[Records contained in a dataset]

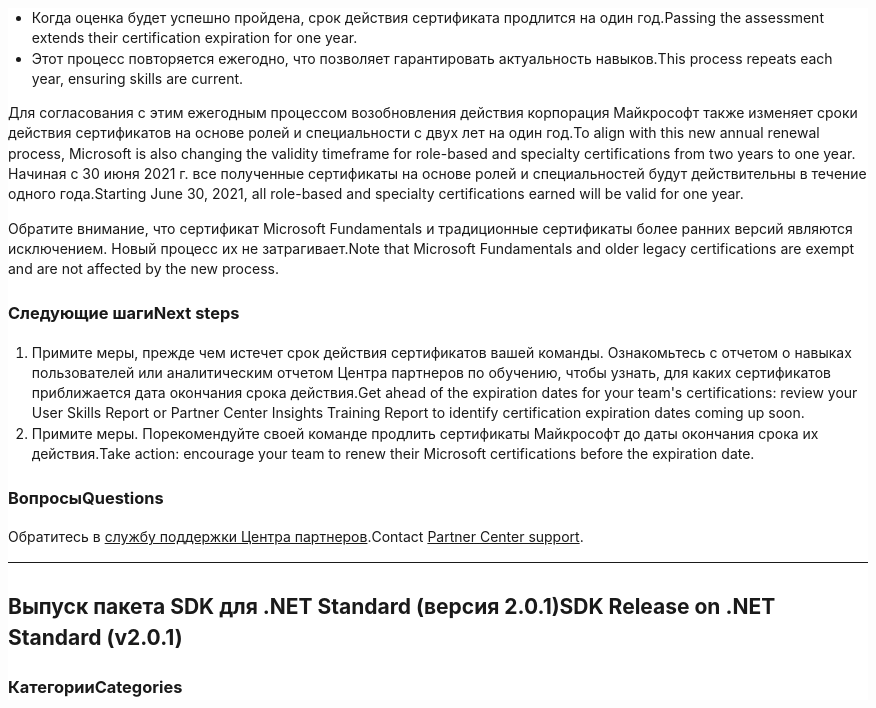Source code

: - <span data-ttu-id="dcb6e-240">Когда оценка будет успешно пройдена, срок действия сертификата продлится на один год.</span><span class="sxs-lookup"><span data-stu-id="dcb6e-240">Passing the assessment extends their certification expiration for one year.</span></span>
- <span data-ttu-id="dcb6e-241">Этот процесс повторяется ежегодно, что позволяет гарантировать актуальность навыков.</span><span class="sxs-lookup"><span data-stu-id="dcb6e-241">This process repeats each year, ensuring skills are current.</span></span>

<span data-ttu-id="dcb6e-242">Для согласования с этим ежегодным процессом возобновления действия корпорация Майкрософт также изменяет сроки действия сертификатов на основе ролей и специальности с двух лет на один год.</span><span class="sxs-lookup"><span data-stu-id="dcb6e-242">To align with this new annual renewal process, Microsoft is also changing the validity timeframe for role-based and specialty certifications from two years to one year.</span></span> <span data-ttu-id="dcb6e-243">Начиная с 30 июня 2021 г. все полученные сертификаты на основе ролей и специальностей будут действительны в течение одного года.</span><span class="sxs-lookup"><span data-stu-id="dcb6e-243">Starting June 30, 2021, all role-based and specialty certifications earned will be valid for one year.</span></span>

<span data-ttu-id="dcb6e-244">Обратите внимание, что сертификат Microsoft Fundamentals и традиционные сертификаты более ранних версий являются исключением. Новый процесс их не затрагивает.</span><span class="sxs-lookup"><span data-stu-id="dcb6e-244">Note that Microsoft Fundamentals and older legacy certifications are exempt and are not affected by the new process.</span></span>

### <a name="next-steps"></a><span data-ttu-id="dcb6e-245">Следующие шаги</span><span class="sxs-lookup"><span data-stu-id="dcb6e-245">Next steps</span></span>

1. <span data-ttu-id="dcb6e-246">Примите меры, прежде чем истечет срок действия сертификатов вашей команды. Ознакомьтесь с отчетом о навыках пользователей или аналитическим отчетом Центра партнеров по обучению, чтобы узнать, для каких сертификатов приближается дата окончания срока действия.</span><span class="sxs-lookup"><span data-stu-id="dcb6e-246">Get ahead of the expiration dates for your team's certifications: review your User Skills Report or Partner Center Insights Training Report  to identify certification expiration dates coming up soon.</span></span>
2. <span data-ttu-id="dcb6e-247">Примите меры. Порекомендуйте своей команде продлить сертификаты Майкрософт до даты окончания срока их действия.</span><span class="sxs-lookup"><span data-stu-id="dcb6e-247">Take action: encourage your team to renew their Microsoft certifications before the expiration date.</span></span>  

### <a name="questions"></a><span data-ttu-id="dcb6e-248">Вопросы</span><span class="sxs-lookup"><span data-stu-id="dcb6e-248">Questions</span></span>

<span data-ttu-id="dcb6e-249">Обратитесь в [службу поддержки Центра партнеров](https://partner.microsoft.com/support/?stage=1).</span><span class="sxs-lookup"><span data-stu-id="dcb6e-249">Contact [Partner Center support](https://partner.microsoft.com/support/?stage=1).</span></span>

________________
## <a name="sdk-release-on-net-standard-v201"></a><a name="5"></a><span data-ttu-id="dcb6e-250">Выпуск пакета SDK для .NET Standard (версия 2.0.1)</span><span class="sxs-lookup"><span data-stu-id="dcb6e-250">SDK Release on .NET Standard (v2.0.1)</span></span>

### <a name="categories"></a><span data-ttu-id="dcb6e-251">Категории</span><span class="sxs-lookup"><span data-stu-id="dcb6e-251">Categories</span></span>
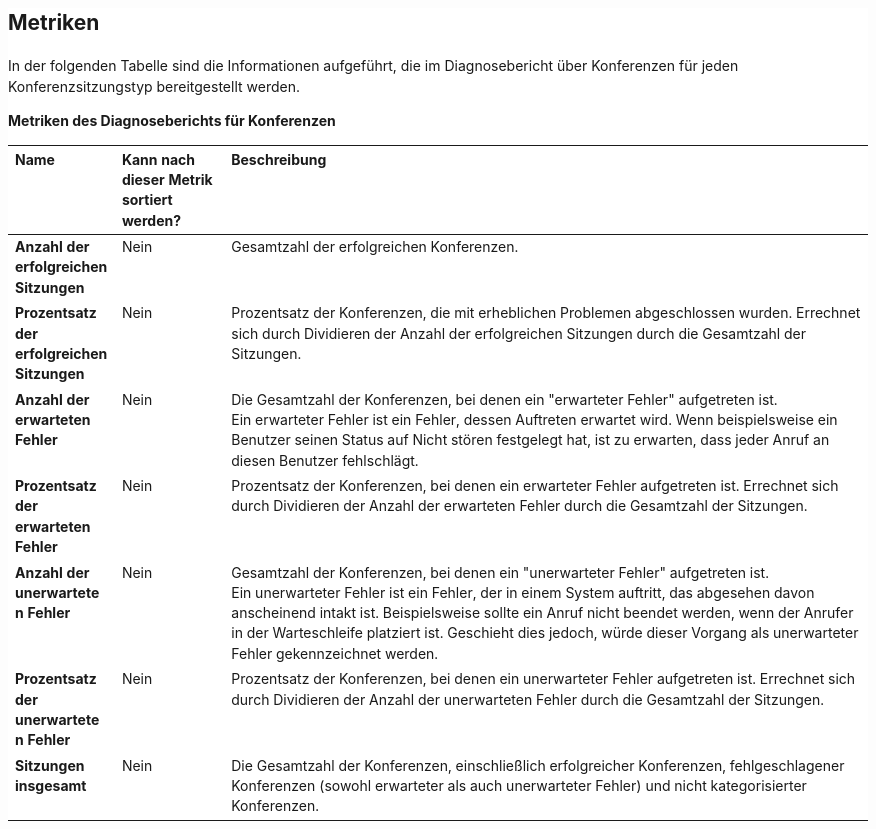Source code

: ## <a name="metrics"></a>Metriken

In der folgenden Tabelle sind die Informationen aufgeführt, die im Diagnosebericht über Konferenzen für jeden Konferenzsitzungstyp bereitgestellt werden.
  
**Metriken des Diagnoseberichts für Konferenzen**

|**Name**|**Kann nach dieser Metrik sortiert werden?**|**Beschreibung**|
|:-----|:-----|:-----|
|**Anzahl der erfolgreichen Sitzungen** <br/> |Nein  <br/> |Gesamtzahl der erfolgreichen Konferenzen.  <br/> |
|**Prozentsatz der erfolgreichen Sitzungen** <br/> |Nein  <br/> |Prozentsatz der Konferenzen, die mit erheblichen Problemen abgeschlossen wurden. Errechnet sich durch Dividieren der Anzahl der erfolgreichen Sitzungen durch die Gesamtzahl der Sitzungen.  <br/> |
|**Anzahl der erwarteten Fehler** <br/> |Nein  <br/> |Die Gesamtzahl der Konferenzen, bei denen ein "erwarteter Fehler" aufgetreten ist.  <br/> Ein erwarteter Fehler ist ein Fehler, dessen Auftreten erwartet wird. Wenn beispielsweise ein Benutzer seinen Status auf Nicht stören festgelegt hat, ist zu erwarten, dass jeder Anruf an diesen Benutzer fehlschlägt.  <br/> |
|**Prozentsatz der erwarteten Fehler** <br/> |Nein  <br/> |Prozentsatz der Konferenzen, bei denen ein erwarteter Fehler aufgetreten ist. Errechnet sich durch Dividieren der Anzahl der erwarteten Fehler durch die Gesamtzahl der Sitzungen.  <br/> |
|**Anzahl der unerwarteten Fehler** <br/> |Nein  <br/> |Gesamtzahl der Konferenzen, bei denen ein "unerwarteter Fehler" aufgetreten ist.  <br/> Ein unerwarteter Fehler ist ein Fehler, der in einem System auftritt, das abgesehen davon anscheinend intakt ist. Beispielsweise sollte ein Anruf nicht beendet werden, wenn der Anrufer in der Warteschleife platziert ist. Geschieht dies jedoch, würde dieser Vorgang als unerwarteter Fehler gekennzeichnet werden.  <br/> |
|**Prozentsatz der unerwarteten Fehler** <br/> |Nein  <br/> |Prozentsatz der Konferenzen, bei denen ein unerwarteter Fehler aufgetreten ist. Errechnet sich durch Dividieren der Anzahl der unerwarteten Fehler durch die Gesamtzahl der Sitzungen.  <br/> |
|**Sitzungen insgesamt** <br/> |Nein  <br/> |Die Gesamtzahl der Konferenzen, einschließlich erfolgreicher Konferenzen, fehlgeschlagener Konferenzen (sowohl erwarteter als auch unerwarteter Fehler) und nicht kategorisierter Konferenzen.  <br/> |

§ Exercise aim
Leave the images aside and return the records above exactly as written.

§ Exercise answer
Source code

: - <span data-ttu-id="dcb6e-240">Когда оценка будет успешно пройдена, срок действия сертификата продлится на один год.</span><span class="sxs-lookup"><span data-stu-id="dcb6e-240">Passing the assessment extends their certification expiration for one year.</span></span>
- <span data-ttu-id="dcb6e-241">Этот процесс повторяется ежегодно, что позволяет гарантировать актуальность навыков.</span><span class="sxs-lookup"><span data-stu-id="dcb6e-241">This process repeats each year, ensuring skills are current.</span></span>

<span data-ttu-id="dcb6e-242">Для согласования с этим ежегодным процессом возобновления действия корпорация Майкрософт также изменяет сроки действия сертификатов на основе ролей и специальности с двух лет на один год.</span><span class="sxs-lookup"><span data-stu-id="dcb6e-242">To align with this new annual renewal process, Microsoft is also changing the validity timeframe for role-based and specialty certifications from two years to one year.</span></span> <span data-ttu-id="dcb6e-243">Начиная с 30 июня 2021 г. все полученные сертификаты на основе ролей и специальностей будут действительны в течение одного года.</span><span class="sxs-lookup"><span data-stu-id="dcb6e-243">Starting June 30, 2021, all role-based and specialty certifications earned will be valid for one year.</span></span>

<span data-ttu-id="dcb6e-244">Обратите внимание, что сертификат Microsoft Fundamentals и традиционные сертификаты более ранних версий являются исключением. Новый процесс их не затрагивает.</span><span class="sxs-lookup"><span data-stu-id="dcb6e-244">Note that Microsoft Fundamentals and older legacy certifications are exempt and are not affected by the new process.</span></span>

### <a name="next-steps"></a><span data-ttu-id="dcb6e-245">Следующие шаги</span><span class="sxs-lookup"><span data-stu-id="dcb6e-245">Next steps</span></span>

1. <span data-ttu-id="dcb6e-246">Примите меры, прежде чем истечет срок действия сертификатов вашей команды. Ознакомьтесь с отчетом о навыках пользователей или аналитическим отчетом Центра партнеров по обучению, чтобы узнать, для каких сертификатов приближается дата окончания срока действия.</span><span class="sxs-lookup"><span data-stu-id="dcb6e-246">Get ahead of the expiration dates for your team's certifications: review your User Skills Report or Partner Center Insights Training Report  to identify certification expiration dates coming up soon.</span></span>
2. <span data-ttu-id="dcb6e-247">Примите меры. Порекомендуйте своей команде продлить сертификаты Майкрософт до даты окончания срока их действия.</span><span class="sxs-lookup"><span data-stu-id="dcb6e-247">Take action: encourage your team to renew their Microsoft certifications before the expiration date.</span></span>  

### <a name="questions"></a><span data-ttu-id="dcb6e-248">Вопросы</span><span class="sxs-lookup"><span data-stu-id="dcb6e-248">Questions</span></span>

<span data-ttu-id="dcb6e-249">Обратитесь в [службу поддержки Центра партнеров](https://partner.microsoft.com/support/?stage=1).</span><span class="sxs-lookup"><span data-stu-id="dcb6e-249">Contact [Partner Center support](https://partner.microsoft.com/support/?stage=1).</span></span>

________________
## <a name="sdk-release-on-net-standard-v201"></a><a name="5"></a><span data-ttu-id="dcb6e-250">Выпуск пакета SDK для .NET Standard (версия 2.0.1)</span><span class="sxs-lookup"><span data-stu-id="dcb6e-250">SDK Release on .NET Standard (v2.0.1)</span></span>

### <a name="categories"></a><span data-ttu-id="dcb6e-251">Категории</span><span class="sxs-lookup"><span data-stu-id="dcb6e-251">Categories</span></span>
Source code

: ## <a name="metrics"></a>Metriken

In der folgenden Tabelle sind die Informationen aufgeführt, die im Diagnosebericht über Konferenzen für jeden Konferenzsitzungstyp bereitgestellt werden.
  
**Metriken des Diagnoseberichts für Konferenzen**

|**Name**|**Kann nach dieser Metrik sortiert werden?**|**Beschreibung**|
|:-----|:-----|:-----|
|**Anzahl der erfolgreichen Sitzungen** <br/> |Nein  <br/> |Gesamtzahl der erfolgreichen Konferenzen.  <br/> |
|**Prozentsatz der erfolgreichen Sitzungen** <br/> |Nein  <br/> |Prozentsatz der Konferenzen, die mit erheblichen Problemen abgeschlossen wurden. Errechnet sich durch Dividieren der Anzahl der erfolgreichen Sitzungen durch die Gesamtzahl der Sitzungen.  <br/> |
|**Anzahl der erwarteten Fehler** <br/> |Nein  <br/> |Die Gesamtzahl der Konferenzen, bei denen ein "erwarteter Fehler" aufgetreten ist.  <br/> Ein erwarteter Fehler ist ein Fehler, dessen Auftreten erwartet wird. Wenn beispielsweise ein Benutzer seinen Status auf Nicht stören festgelegt hat, ist zu erwarten, dass jeder Anruf an diesen Benutzer fehlschlägt.  <br/> |
|**Prozentsatz der erwarteten Fehler** <br/> |Nein  <br/> |Prozentsatz der Konferenzen, bei denen ein erwarteter Fehler aufgetreten ist. Errechnet sich durch Dividieren der Anzahl der erwarteten Fehler durch die Gesamtzahl der Sitzungen.  <br/> |
|**Anzahl der unerwarteten Fehler** <br/> |Nein  <br/> |Gesamtzahl der Konferenzen, bei denen ein "unerwarteter Fehler" aufgetreten ist.  <br/> Ein unerwarteter Fehler ist ein Fehler, der in einem System auftritt, das abgesehen davon anscheinend intakt ist. Beispielsweise sollte ein Anruf nicht beendet werden, wenn der Anrufer in der Warteschleife platziert ist. Geschieht dies jedoch, würde dieser Vorgang als unerwarteter Fehler gekennzeichnet werden.  <br/> |
|**Prozentsatz der unerwarteten Fehler** <br/> |Nein  <br/> |Prozentsatz der Konferenzen, bei denen ein unerwarteter Fehler aufgetreten ist. Errechnet sich durch Dividieren der Anzahl der unerwarteten Fehler durch die Gesamtzahl der Sitzungen.  <br/> |
|**Sitzungen insgesamt** <br/> |Nein  <br/> |Die Gesamtzahl der Konferenzen, einschließlich erfolgreicher Konferenzen, fehlgeschlagener Konferenzen (sowohl erwarteter als auch unerwarteter Fehler) und nicht kategorisierter Konferenzen.  <br/> |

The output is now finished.